On Tue, Feb 17, 2009 at 10:08:50AM +0800, Gergely Imreh wrote:
2009/2/17 Loui Chang <louipc.ist@gmail.com>:
On Mon, Feb 16, 2009 at 10:45:33PM +0800, Gergely Imreh wrote:
How about this new version? Handles FS#13122 and FS#13173 well - by which I mean that it does not remove anything that is not comment. The # characters intended for bash parameter replacement are kept (so not breaking the upload), though not handled yet within the replacement section. That is for another day.
I pushed a modded version of your patch, so it's attributed to you. It only neutralises the parameter substitution, though.

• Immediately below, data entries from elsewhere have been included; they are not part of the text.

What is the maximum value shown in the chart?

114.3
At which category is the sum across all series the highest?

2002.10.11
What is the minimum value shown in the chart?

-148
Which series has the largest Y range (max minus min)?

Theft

You shouldn't attribute that commit to me, because it has absolutely nothing to do with the patch I sent in, it's totally yours... I'm not even sure what "neutralises" mean in this situation, yet.... Got to figure out the changes now. :)
Hah, well you wrote the patch that it was based on, and you even wrote the code that it was patching. ;) By 'neutralises' I mean that it makes the substitution no longer a substitution, so the rest of the PKGBUILD parsing doesn't trip over it. I could have been clearer about that.

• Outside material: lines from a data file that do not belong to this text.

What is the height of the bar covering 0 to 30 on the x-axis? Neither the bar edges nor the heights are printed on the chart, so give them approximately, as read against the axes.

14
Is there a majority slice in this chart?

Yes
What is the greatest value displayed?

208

As for your previous comment about foo=bar;#none, that could be handled with my version with some change, using this regular expression replacement: $line = preg_replace('/(;*)(^|\s+)#.*/', "$1", $line); This version handles things as: #none -> (empty line) foo=bar;#none -> foo=bar; foo=bar #none -> foo=bar foo=bar #none -> foo=bar foo=${bar#none} -> foo=${bar#none} foo=${bar##none} -> foo=${bar##none} foo=${bar #none} -> foo=${bar The last one would result we handle in the parameter substitution (although wrong), but that's fine since it breaks bash, so it's a wrong PKGBUILD.
OK. You're welcome to change what I pushed if you're continuing patching the parser. I just wanted to push some quick fixes. That infinite loop bug might have been part of some real problems on the server. The changes are live, but I forgot to update the version string. Doh. No big deal though.
Is there any other case that is not handled?
I'm not really sure to be honest. I'm flying by the seat of my pants on this really. I don't think anyone's bothered to improve the parsing until now because there are so many possibilities to cover. Your work has really helped cover a nice chunk of them. If we really want to protect against surprises we'd have to read the manual on bash at least a few times. I'm alright with letting users discover the inaccuracies of the parser. Side note: It might be a good idea to split the parsing into its own script and/or set of functions.